● Task item: Put every line of text from the material below into a numbered list, leaving out blank lines and the pictures.

● Data supplied:
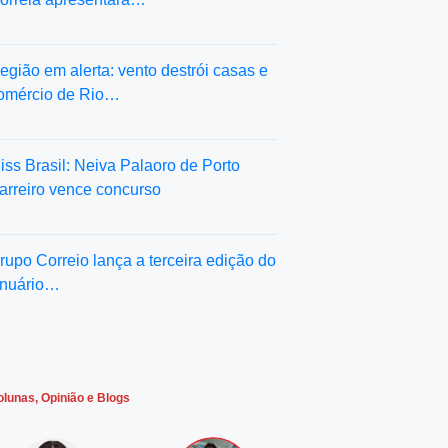
egião em alerta: vento destrói casas e
omércio de Rio…
iss Brasil: Neiva Palaoro de Porto
arreiro vence concurso
rupo Correio lança a terceira edição do
nuário…
olunas, Opinião e Blogs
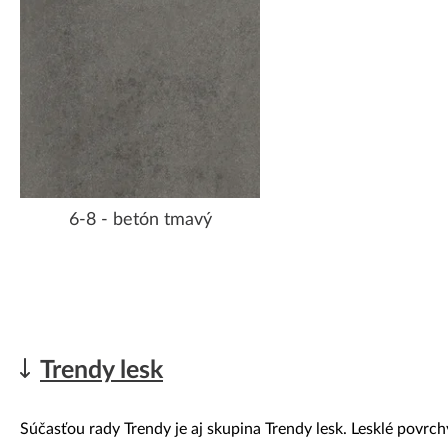
6-8 - betón tmavý
Trendy lesk
Súčasťou rady Trendy je aj skupina Trendy lesk. Lesklé povrchy 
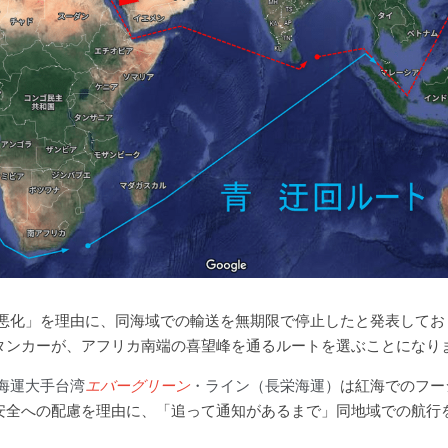
の悪化」を理由に、同海域での輸送を無期限で停止したと発表してお
タンカーが、アフリカ南端の喜望峰を通るルートを選ぶことになり
海運大手台湾
エバーグリーン
・ライン（長栄海運）
は紅海でのフー
安全への配慮を理由に、「追って通知があるまで」同地域での航行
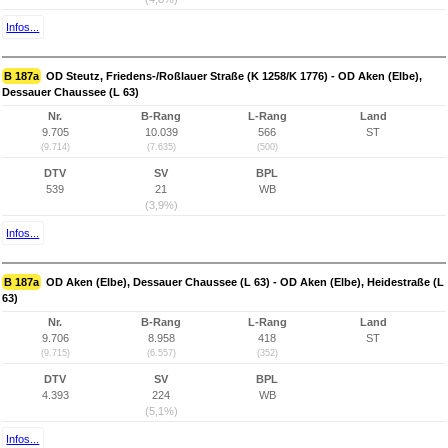
Infos...
B 187a
OD Steutz, Friedens-/Roßlauer Straße (K 1258/K 1776) - OD Aken (Elbe),
Dessauer Chaussee (L 63)
Nr.
B-Rang
L-Rang
Land
9.705
10.039
566
ST
(9.714)
(7.635)
(500)
DTV
SV
BPL
539
21
WB
(3,9%)
Infos...
B 187a
OD Aken (Elbe), Dessauer Chaussee (L 63) - OD Aken (Elbe), Heidestraße (L
63)
Nr.
B-Rang
L-Rang
Land
9.706
8.958
418
ST
(9.715)
(6.557)
(352)
DTV
SV
BPL
4.393
224
WB
(5,1%)
Infos...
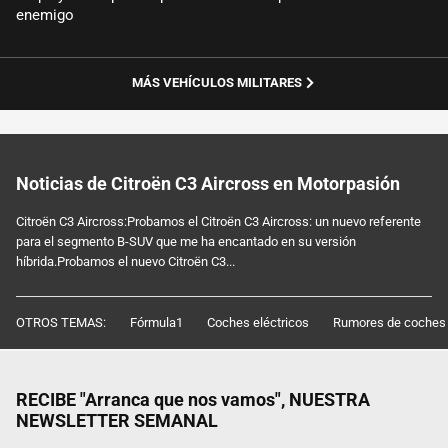
enemigo
MÁS VEHÍCULOS MILITARES
Noticias de Citroën C3 Aircross en Motorpasión
Citroën C3 Aircross:Probamos el Citroën C3 Aircross: un nuevo referente
para el segmento B-SUV que me ha encantado en su versión
híbrida.Probamos el nuevo Citroën C3...
OTROS TEMAS:
Fórmula1
Coches eléctricos
Rumores de coches
RECIBE "Arranca que nos vamos", NUESTRA
NEWSLETTER SEMANAL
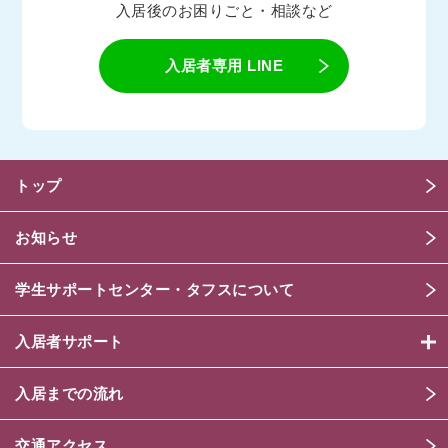
入居後のお困りごと・相談など
入居者専用 LINE
トップ
お知らせ
学生サポートセンター・タフスについて
入居者サポート
入居までの流れ
交通アクセス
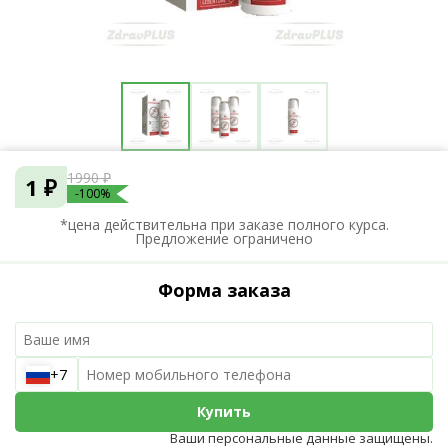
1990 ₽
1 ₽
-100%
*цена действительна при заказе полного курса.
Предложение ограничено
Форма заказа
+7
Купить
Ваши персональные данные защищены.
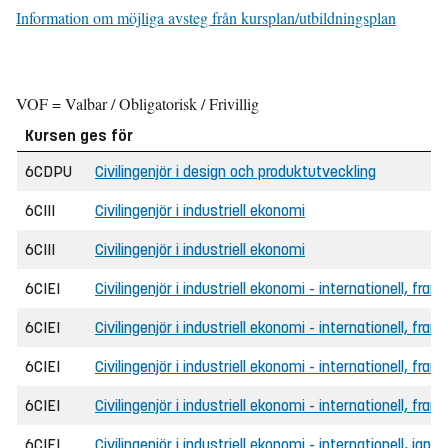
Information om möjliga avsteg från kursplan/utbildningsplan
VOF = Valbar / Obligatorisk / Frivillig
Kursen ges för
6CDPU
Civilingenjör i design och produktutveckling
6CIII
Civilingenjör i industriell ekonomi
6CIII
Civilingenjör i industriell ekonomi
6CIEI
Civilingenjör i industriell ekonomi - internationell, fran
6CIEI
Civilingenjör i industriell ekonomi - internationell, fran
6CIEI
Civilingenjör i industriell ekonomi - internationell, fra
6CIEI
Civilingenjör i industriell ekonomi - internationell, fr
6CIEI
Civilingenjör i industriell ekonomi - internationell, japa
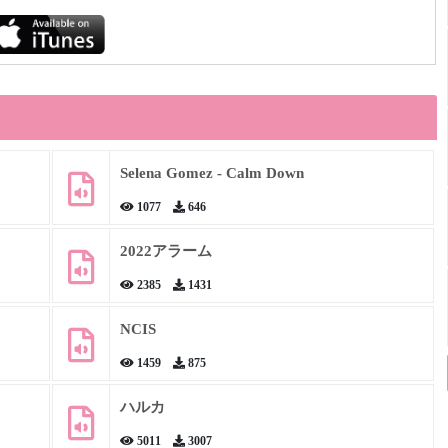
Selena Gomez - Calm Down
1077
646
2022アラーム
2385
1431
NCIS
1459
875
ハルカ
5011
3007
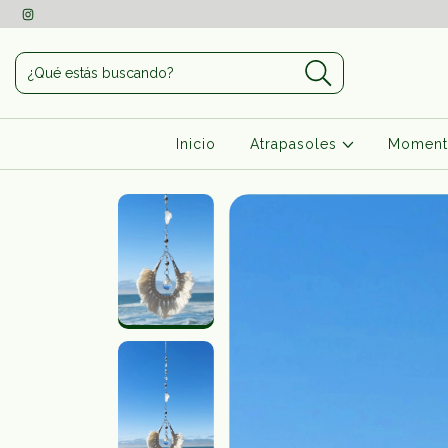
Inicio
Atrapasoles
Moment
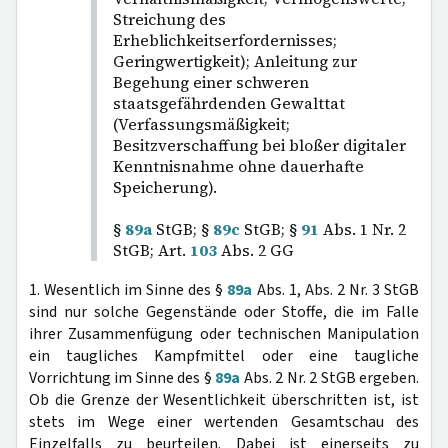
Streichung des
Erheblichkeitserfordernisses;
Geringwertigkeit); Anleitung zur
Begehung einer schweren
staatsgefährdenden Gewalttat
(Verfassungsmäßigkeit;
Besitzverschaffung bei bloßer digitaler
Kenntnisnahme ohne dauerhafte
Speicherung).
§
89a
StGB; §
89c
StGB; §
91
Abs. 1 Nr. 2
StGB; Art.
103
Abs. 2 GG
1. Wesentlich im Sinne des §
89a
Abs. 1, Abs. 2 Nr. 3 StGB
sind nur solche Gegenstände oder Stoffe, die im Falle
ihrer Zusammenfügung oder technischen Manipulation
ein taugliches Kampfmittel oder eine taugliche
Vorrichtung im Sinne des §
89a
Abs. 2 Nr. 2 StGB ergeben.
Ob die Grenze der Wesentlichkeit überschritten ist, ist
stets im Wege einer wertenden Gesamtschau des
Einzelfalls zu beurteilen. Dabei ist einerseits zu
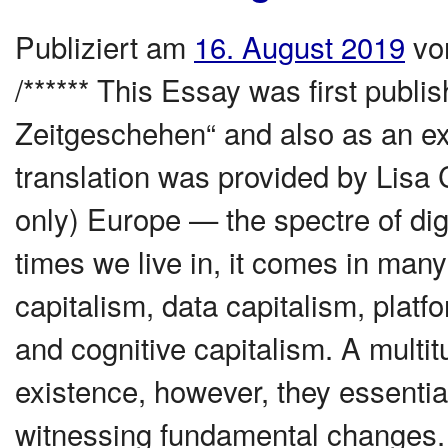
Publiziert am
16. August 2019
vo
/****** This Essay was first publi
Zeitgeschehen“ and also as an ex
translation was provided by Lisa C
only) Europe — the spectre of digit
times we live in, it comes in man
capitalism, data capitalism, platf
and cognitive capitalism. A multit
existence, however, they essential
witnessing fundamental changes. 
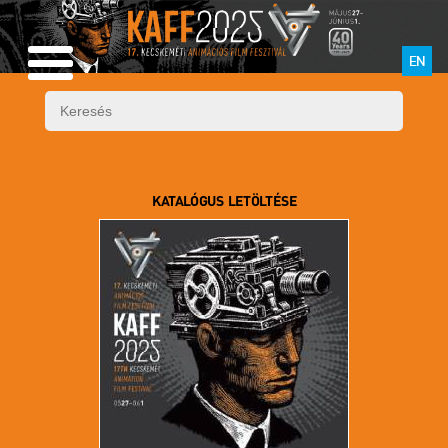
EN
KATALÓGUS LETÖLTÉSE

● Output below:
1. egião em alerta: vento destrói casas e
2. omércio de Rio…
3. iss Brasil: Neiva Palaoro de Porto
4. arreiro vence concurso
5. rupo Correio lança a terceira edição do
6. nuário…
7. olunas, Opinião e Blogs
8. 6-8 - betón tmavý
9. Trendy lesk
10. Súčasťou rady Trendy je aj skupina Trendy lesk. Lesklé povrchy 
11. の悪化」を理由に、同海域での輸送を無期限で停止したと発表してお
12. タンカーが、アフリカ南端の喜望峰を通るルートを選ぶことになり
13. 海運大手台湾
14. エバーグリーン
15. ・ライン（長栄海運）
16. は紅海でのフー
17. 安全への配慮を理由に、「追って通知があるまで」同地域での航行
18. Infos...
19. B 187a
20. OD Steutz, Friedens-/Roßlauer Straße (K 1258/K 1776) - OD Aken (Elbe),
21. Dessauer Chaussee (L 63)
22. Nr.
23. B-Rang
24. L-Rang
25. Land
26. 9.705
27. 10.039
28. 566
29. ST
30. (9.714)
31. (7.635)
32. (500)
33. DTV
34. SV
35. BPL
36. 539
37. 21
38. WB
39. (3,9%)
40. Infos...
41. B 187a
42. OD Aken (Elbe), Dessauer Chaussee (L 63) - OD Aken (Elbe), Heidestraße (L
43. 63)
44. Nr.
45. B-Rang
46. L-Rang
47. Land
48. 9.706
49. 8.958
50. 418
51. ST
52. (9.715)
53. (6.557)
54. (352)
55. DTV
56. SV
57. BPL
58. 4.393
59. 224
60. WB
61. (5,1%)
62. Infos...
63. enemigo
64. MÁS VEHÍCULOS MILITARES
65. Noticias de Citroën C3 Aircross en Motorpasión
66. Citroën C3 Aircross:Probamos el Citroën C3 Aircross: un nuevo referente
67. para el segmento B-SUV que me ha encantado en su versión
68. híbrida.Probamos el nuevo Citroën C3...
69. OTROS TEMAS:
70. Fórmula1
71. Coches eléctricos
72. Rumores de coches
73. RECIBE "Arranca que nos vamos", NUESTRA
74. NEWSLETTER SEMANAL
75. 入居後のお困りごと・相談など
76. 入居者専用 LINE
77. トップ
78. お知らせ
79. 学生サポートセンター・タフスについて
80. 入居者サポート
81. 入居までの流れ
82. 交通アクセス
83. 1990 ₽
84. 1 ₽
85. -100%
86. *цена действительна при заказе полного курса.
87. Предложение ограничено
88. Форма заказа
89. +7
90. Купить
91. Ваши персональные данные защищены.
92. Information om möjliga avsteg från kursplan/utbildningsplan
93. VOF = Valbar / Obligatorisk / Frivillig
94. Kursen ges för
95. 6CDPU
96. Civilingenjör i design och produktutveckling
97. 6CIII
98. Civilingenjör i industriell ekonomi
99. 6CIII
100. Civilingenjör i industriell ekonomi
101. 6CIEI
102. Civilingenjör i industriell ekonomi - internationell, fran
103. 6CIEI
104. Civilingenjör i industriell ekonomi - internationell, fran
105. 6CIEI
106. Civilingenjör i industriell ekonomi - internationell, fra
107. 6CIEI
108. Civilingenjör i industriell ekonomi - internationell, fr
109. 6CIEI
110. Civilingenjör i industriell ekonomi - internationell, japa
111. Selena Gomez - Calm Down
112. 1077
113. 646
114. 2022アラーム
115. 2385
116. 1431
117. NCIS
118. 1459
119. 875
120. ハルカ
121. 5011
122. 3007
123. Inicio
124. Atrapasoles
125. Moment
126. Streichung des
127. Erheblichkeitserfordernisses;
128. Geringwertigkeit); Anleitung zur
129. Begehung einer schweren
130. staatsgefährdenden Gewalttat
131. (Verfassungsmäßigkeit;
132. Besitzverschaffung bei bloßer digitaler
133. Kenntnisnahme ohne dauerhafte
134. Speicherung).
135. §
136. 89a
137. StGB; §
138. 89c
139. StGB; §
140. 91
141. Abs. 1 Nr. 2
142. StGB; Art.
143. 103
144. Abs. 2 GG
145. 1. Wesentlich im Sinne des §
146. 89a
147. Abs. 1, Abs. 2 Nr. 3 StGB
148. sind nur solche Gegenstände oder Stoffe, die im Falle
149. ihrer Zusammenfügung oder technischen Manipulation
150. ein taugliches Kampfmittel oder eine taugliche
151. Vorrichtung im Sinne des §
152. 89a
153. Abs. 2 Nr. 2 StGB ergeben.
154. Ob die Grenze der Wesentlichkeit überschritten ist, ist
155. stets im Wege einer wertenden Gesamtschau des
156. Einzelfalls zu beurteilen. Dabei ist einerseits zu
157. Publiziert am
158. 16. August 2019
159. vo
160. /****** This Essay was first publi
161. Zeitgeschehen“ and also as an ex
162. translation was provided by Lisa C
163. only) Europe — the spectre of digit
164. times we live in, it comes in man
165. capitalism, data capitalism, platf
166. and cognitive capitalism. A multit
167. existence, however, they essential
168. witnessing fundamental changes. 
169. EN
170. KATALÓGUS LETÖLTÉSE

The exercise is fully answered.